### Exercise materials

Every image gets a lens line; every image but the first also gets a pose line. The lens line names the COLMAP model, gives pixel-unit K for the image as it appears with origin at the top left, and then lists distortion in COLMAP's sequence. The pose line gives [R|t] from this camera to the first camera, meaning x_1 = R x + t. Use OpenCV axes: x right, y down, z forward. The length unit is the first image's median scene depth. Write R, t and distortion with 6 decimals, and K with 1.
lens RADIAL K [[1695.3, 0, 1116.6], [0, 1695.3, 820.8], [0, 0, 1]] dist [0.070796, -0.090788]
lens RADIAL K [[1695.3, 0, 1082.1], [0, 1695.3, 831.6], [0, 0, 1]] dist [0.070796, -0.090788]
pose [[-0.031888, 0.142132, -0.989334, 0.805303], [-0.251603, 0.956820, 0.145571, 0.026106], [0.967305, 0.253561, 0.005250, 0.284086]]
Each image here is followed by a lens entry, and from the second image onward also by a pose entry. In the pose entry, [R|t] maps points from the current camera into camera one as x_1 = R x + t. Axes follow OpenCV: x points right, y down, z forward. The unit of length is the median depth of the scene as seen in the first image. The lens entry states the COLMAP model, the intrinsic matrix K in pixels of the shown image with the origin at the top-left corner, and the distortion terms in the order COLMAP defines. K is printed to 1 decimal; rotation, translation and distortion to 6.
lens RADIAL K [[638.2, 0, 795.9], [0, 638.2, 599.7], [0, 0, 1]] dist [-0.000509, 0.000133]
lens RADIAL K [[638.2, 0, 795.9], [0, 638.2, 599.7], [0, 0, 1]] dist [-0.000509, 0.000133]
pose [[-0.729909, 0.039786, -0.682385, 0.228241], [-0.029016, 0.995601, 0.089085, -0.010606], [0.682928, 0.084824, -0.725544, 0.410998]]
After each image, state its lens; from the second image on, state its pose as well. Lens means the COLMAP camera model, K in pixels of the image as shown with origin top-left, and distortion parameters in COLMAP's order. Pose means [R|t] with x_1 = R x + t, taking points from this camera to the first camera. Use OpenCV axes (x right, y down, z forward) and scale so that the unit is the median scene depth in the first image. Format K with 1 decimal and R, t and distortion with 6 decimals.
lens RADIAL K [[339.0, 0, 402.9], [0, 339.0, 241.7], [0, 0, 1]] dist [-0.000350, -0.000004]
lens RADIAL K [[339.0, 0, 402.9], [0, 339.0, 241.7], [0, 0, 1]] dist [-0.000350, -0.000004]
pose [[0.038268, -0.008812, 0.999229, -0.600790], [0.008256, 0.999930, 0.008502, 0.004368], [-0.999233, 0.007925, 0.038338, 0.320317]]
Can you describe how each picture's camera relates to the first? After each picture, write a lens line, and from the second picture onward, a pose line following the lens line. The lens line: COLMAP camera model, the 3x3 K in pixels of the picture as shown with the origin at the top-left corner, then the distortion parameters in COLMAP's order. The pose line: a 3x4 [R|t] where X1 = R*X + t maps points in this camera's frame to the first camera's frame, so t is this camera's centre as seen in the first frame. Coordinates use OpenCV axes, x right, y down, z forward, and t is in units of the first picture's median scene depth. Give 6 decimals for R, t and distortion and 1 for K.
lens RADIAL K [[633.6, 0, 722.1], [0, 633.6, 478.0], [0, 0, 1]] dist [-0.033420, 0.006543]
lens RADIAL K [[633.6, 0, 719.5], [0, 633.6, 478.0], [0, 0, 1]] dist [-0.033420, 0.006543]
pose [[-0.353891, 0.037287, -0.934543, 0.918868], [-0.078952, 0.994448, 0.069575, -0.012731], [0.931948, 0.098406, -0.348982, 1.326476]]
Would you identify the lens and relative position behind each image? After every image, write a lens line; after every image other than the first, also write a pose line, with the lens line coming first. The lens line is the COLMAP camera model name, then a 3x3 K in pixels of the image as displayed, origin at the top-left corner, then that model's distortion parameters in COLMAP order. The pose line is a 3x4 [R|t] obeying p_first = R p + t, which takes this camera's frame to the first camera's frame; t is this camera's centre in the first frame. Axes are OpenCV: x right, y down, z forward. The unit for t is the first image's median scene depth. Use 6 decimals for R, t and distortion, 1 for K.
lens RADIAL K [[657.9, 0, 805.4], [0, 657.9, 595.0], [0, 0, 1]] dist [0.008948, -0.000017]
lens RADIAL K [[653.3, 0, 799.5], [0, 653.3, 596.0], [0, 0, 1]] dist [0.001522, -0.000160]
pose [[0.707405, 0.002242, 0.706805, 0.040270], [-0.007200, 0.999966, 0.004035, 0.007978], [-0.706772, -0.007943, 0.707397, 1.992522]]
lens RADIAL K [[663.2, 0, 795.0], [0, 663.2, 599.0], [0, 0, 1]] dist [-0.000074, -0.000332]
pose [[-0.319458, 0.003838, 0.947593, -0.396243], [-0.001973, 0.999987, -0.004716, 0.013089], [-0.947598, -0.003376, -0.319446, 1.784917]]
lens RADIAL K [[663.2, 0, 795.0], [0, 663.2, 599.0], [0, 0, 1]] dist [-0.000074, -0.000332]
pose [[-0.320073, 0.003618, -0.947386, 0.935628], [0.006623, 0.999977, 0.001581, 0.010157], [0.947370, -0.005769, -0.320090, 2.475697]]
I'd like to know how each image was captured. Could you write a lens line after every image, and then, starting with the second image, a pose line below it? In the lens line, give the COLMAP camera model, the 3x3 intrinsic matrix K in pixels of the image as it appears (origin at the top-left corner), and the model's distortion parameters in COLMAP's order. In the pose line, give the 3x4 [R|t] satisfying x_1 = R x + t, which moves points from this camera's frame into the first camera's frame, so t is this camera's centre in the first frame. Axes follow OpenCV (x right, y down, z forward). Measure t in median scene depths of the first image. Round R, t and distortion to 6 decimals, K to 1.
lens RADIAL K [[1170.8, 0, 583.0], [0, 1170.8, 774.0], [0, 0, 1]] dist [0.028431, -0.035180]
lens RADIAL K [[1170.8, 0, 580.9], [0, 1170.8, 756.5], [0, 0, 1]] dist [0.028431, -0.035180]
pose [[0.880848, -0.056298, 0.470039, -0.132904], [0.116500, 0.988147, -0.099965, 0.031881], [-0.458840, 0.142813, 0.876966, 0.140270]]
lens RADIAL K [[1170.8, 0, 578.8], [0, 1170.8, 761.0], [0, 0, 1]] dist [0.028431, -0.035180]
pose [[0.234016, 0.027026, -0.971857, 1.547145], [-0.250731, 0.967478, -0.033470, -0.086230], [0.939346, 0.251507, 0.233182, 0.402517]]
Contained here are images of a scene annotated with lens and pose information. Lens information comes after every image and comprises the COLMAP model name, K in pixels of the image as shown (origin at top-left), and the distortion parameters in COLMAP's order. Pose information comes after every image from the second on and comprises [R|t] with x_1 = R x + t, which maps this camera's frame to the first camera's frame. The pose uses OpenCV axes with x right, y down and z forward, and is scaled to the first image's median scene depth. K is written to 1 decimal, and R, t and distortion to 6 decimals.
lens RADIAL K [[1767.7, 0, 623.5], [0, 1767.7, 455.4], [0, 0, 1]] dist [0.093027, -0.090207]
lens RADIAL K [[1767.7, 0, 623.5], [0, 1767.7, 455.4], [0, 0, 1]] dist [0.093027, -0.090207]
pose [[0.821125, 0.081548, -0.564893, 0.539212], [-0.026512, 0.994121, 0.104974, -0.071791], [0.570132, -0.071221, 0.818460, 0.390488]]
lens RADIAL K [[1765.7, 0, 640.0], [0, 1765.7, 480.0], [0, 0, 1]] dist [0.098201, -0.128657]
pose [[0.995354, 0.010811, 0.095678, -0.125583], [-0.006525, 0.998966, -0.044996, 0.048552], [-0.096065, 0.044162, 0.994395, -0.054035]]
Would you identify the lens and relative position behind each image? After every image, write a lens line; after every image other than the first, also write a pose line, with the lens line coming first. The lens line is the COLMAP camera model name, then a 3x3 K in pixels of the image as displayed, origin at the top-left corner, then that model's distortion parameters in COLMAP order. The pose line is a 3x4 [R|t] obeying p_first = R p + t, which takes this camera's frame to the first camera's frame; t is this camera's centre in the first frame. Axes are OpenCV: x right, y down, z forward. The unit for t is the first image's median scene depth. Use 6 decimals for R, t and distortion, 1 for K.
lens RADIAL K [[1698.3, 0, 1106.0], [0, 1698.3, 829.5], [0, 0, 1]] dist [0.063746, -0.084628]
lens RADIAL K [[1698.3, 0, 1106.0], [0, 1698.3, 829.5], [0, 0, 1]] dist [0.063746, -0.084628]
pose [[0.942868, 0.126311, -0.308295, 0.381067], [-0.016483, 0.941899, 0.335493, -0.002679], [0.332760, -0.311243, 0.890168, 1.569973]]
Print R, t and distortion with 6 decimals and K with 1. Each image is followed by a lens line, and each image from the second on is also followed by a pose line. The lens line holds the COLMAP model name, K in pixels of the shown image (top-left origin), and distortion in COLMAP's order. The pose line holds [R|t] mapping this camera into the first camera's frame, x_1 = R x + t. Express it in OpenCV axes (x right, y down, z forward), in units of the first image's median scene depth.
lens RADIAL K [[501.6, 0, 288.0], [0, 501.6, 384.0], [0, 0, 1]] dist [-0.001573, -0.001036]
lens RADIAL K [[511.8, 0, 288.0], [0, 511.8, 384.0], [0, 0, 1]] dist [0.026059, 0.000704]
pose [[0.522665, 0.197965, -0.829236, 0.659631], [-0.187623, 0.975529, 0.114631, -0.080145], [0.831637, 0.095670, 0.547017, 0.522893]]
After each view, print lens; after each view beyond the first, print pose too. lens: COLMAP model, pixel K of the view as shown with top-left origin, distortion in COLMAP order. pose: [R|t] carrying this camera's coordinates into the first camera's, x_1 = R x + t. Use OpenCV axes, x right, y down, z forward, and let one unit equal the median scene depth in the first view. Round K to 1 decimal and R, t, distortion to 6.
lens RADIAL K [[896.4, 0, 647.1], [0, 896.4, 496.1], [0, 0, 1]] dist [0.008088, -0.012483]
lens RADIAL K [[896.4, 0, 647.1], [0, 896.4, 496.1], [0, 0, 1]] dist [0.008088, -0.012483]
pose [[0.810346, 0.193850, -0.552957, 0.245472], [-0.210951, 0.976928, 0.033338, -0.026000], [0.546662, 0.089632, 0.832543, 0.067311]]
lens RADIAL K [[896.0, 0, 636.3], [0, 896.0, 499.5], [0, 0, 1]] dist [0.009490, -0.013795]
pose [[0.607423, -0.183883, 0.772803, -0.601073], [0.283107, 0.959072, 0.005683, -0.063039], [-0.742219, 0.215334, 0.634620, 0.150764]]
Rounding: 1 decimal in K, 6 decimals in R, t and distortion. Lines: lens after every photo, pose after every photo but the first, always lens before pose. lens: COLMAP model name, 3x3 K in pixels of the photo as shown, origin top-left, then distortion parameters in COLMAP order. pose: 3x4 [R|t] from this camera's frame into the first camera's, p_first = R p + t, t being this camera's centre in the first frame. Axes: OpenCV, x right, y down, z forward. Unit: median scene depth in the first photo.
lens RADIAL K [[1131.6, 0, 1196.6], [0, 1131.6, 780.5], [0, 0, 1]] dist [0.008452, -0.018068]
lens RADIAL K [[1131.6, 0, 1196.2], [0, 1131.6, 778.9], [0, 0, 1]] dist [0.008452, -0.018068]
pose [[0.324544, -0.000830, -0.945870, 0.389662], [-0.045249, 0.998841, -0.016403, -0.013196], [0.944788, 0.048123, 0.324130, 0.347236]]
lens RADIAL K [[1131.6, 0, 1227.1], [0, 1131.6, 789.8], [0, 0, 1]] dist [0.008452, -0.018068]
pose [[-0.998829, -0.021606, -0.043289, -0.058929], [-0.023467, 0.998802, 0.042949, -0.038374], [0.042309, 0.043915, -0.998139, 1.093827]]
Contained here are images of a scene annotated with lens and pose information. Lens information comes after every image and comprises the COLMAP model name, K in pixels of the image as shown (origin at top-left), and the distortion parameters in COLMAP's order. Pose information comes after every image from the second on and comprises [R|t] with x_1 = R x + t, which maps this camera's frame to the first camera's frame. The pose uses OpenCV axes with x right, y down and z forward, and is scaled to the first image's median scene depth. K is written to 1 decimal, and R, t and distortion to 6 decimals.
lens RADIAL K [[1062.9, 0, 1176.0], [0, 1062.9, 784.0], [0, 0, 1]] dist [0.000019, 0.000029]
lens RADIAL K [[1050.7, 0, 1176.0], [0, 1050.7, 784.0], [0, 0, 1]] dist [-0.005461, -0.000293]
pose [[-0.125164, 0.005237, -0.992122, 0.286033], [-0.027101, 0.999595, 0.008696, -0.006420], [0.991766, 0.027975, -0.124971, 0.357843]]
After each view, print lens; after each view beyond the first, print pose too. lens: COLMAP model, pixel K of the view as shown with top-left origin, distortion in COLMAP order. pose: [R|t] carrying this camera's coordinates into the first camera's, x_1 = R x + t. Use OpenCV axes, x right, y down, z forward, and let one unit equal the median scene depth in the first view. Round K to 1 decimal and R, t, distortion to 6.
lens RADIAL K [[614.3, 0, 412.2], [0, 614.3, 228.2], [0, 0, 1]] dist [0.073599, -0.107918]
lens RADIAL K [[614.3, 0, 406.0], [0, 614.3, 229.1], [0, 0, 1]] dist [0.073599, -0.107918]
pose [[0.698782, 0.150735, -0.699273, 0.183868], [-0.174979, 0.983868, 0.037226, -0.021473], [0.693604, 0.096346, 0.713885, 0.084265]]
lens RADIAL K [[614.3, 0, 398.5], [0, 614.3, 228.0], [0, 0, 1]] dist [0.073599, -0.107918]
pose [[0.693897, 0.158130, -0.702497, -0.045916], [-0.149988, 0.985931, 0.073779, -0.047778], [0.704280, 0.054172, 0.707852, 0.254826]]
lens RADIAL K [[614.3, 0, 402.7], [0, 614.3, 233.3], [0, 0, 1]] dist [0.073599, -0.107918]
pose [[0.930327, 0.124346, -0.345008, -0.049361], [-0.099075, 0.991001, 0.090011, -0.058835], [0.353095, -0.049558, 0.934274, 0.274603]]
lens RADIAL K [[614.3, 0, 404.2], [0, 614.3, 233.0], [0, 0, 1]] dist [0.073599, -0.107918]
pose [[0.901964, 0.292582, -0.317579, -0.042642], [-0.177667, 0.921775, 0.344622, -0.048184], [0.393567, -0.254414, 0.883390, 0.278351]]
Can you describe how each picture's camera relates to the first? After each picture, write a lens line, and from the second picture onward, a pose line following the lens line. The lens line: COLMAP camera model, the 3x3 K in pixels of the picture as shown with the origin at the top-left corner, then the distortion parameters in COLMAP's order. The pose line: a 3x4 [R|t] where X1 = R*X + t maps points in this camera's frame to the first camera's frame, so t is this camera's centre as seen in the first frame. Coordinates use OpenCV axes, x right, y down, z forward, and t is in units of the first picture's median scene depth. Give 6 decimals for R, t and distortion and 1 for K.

### Problem to solve
Could you reproduce the data from the line with "Print R, t and" up to and including the line with "0.095670, 0.547017, 0.522893]]", replacing "lens line" with "lens entry" and changing nothing else?

### Exercise result
Print R, t and distortion with 6 decimals and K with 1. Each image is followed by a lens entry, and each image from the second on is also followed by a pose line. The lens entry holds the COLMAP model name, K in pixels of the shown image (top-left origin), and distortion in COLMAP's order. The pose line holds [R|t] mapping this camera into the first camera's frame, x_1 = R x + t. Express it in OpenCV axes (x right, y down, z forward), in units of the first image's median scene depth.
lens RADIAL K [[501.6, 0, 288.0], [0, 501.6, 384.0], [0, 0, 1]] dist [-0.001573, -0.001036]
lens RADIAL K [[511.8, 0, 288.0], [0, 511.8, 384.0], [0, 0, 1]] dist [0.026059, 0.000704]
pose [[0.522665, 0.197965, -0.829236, 0.659631], [-0.187623, 0.975529, 0.114631, -0.080145], [0.831637, 0.095670, 0.547017, 0.522893]]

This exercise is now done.